‘I dropped out of Harvard and came here to serve my country, and it’s been unfortunate to see lost friendships,’ the staffer says.
A staffer of the Department of Government Efficiency (DOGE) said on May 1 that he dropped out of Harvard University to join the advisory commission and described losing friends and facing social ostracization at his former school afterward.
DOGE leader Elon Musk and his team sat down with Fox News host Jesse Watters for an interview that aired on Thursday evening, discussing some of their findings after auditing various federal agencies.
One DOGE member, Ethan, said he dropped out of Harvard University to join the advisory commission, which President Donald Trump created by executive order earlier this year to find waste, fraud, and abuse in the federal government.
Ethan said he has received threats and lost friends after joining DOGE.
“Young folks of [DOGE] have gotten email threats from reporters and the public alike. Speaking for myself, I dropped out of Harvard and came here to serve my country, and it’s been unfortunate to see lost friendships,” he said.
“Most of campus hates me now, but I think fundamentally, I hope, people realize through conversations like this that reform is genuinely needed.”
Earlier this year, a source familiar with DOGE’s operations—who spoke on the condition of anonymity due to not having authorization to speak with the media—told The Epoch Times that several young members of the DOGE team had faced threats after various reports revealed their names to the public.
The source said that federal law enforcement had been dispatched to protect family members of DOGE staffers after their names were leaked to the press.

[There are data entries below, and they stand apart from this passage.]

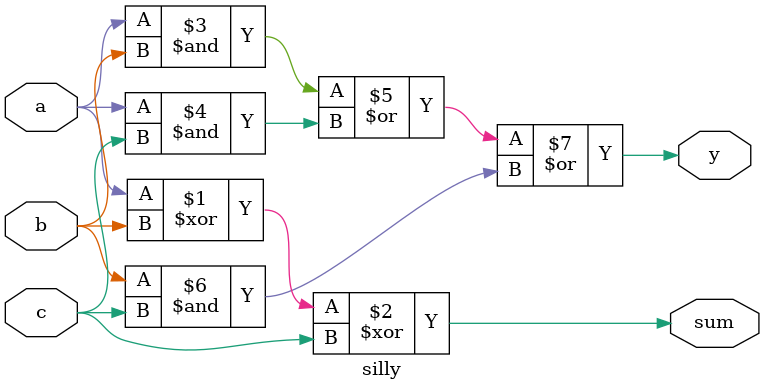
<source format=sv>
module silly (input  logic a, b, c, output logic y, sum);
   
  assign sum = a ^ b ^ c;

  assign y = (a & b) | (a & c) | (b & c);
   
endmodule

</source>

Some anonymous users on the social platform Bluesky had made posts disclosing DOGE employees’ names and faces, and in one post, the words “Dead or Alive.”
Rep. Derrick Van Orden (R-Wis.), who leads the House DOGE Caucus’s defense and veterans’ affairs portfolio, told The Epoch Times that “if those people broke the law by doxxing these folks and doing that and threatening them, they should be thrown into prison.”
“I don’t mean jail. I don’t mean a fine,” he added. “People that are doing these death threats need to go to prison, or it’s not going to stop.”
U.S. Attorney for the District of Columbia Ed Martin wrote in a public letter to Musk and DOGE recruiter Steve Davis that those “discovered to have broken the law or even acted simply unethically” against the advisory commission would be pursued “to the end of the Earth” in the name of accountability.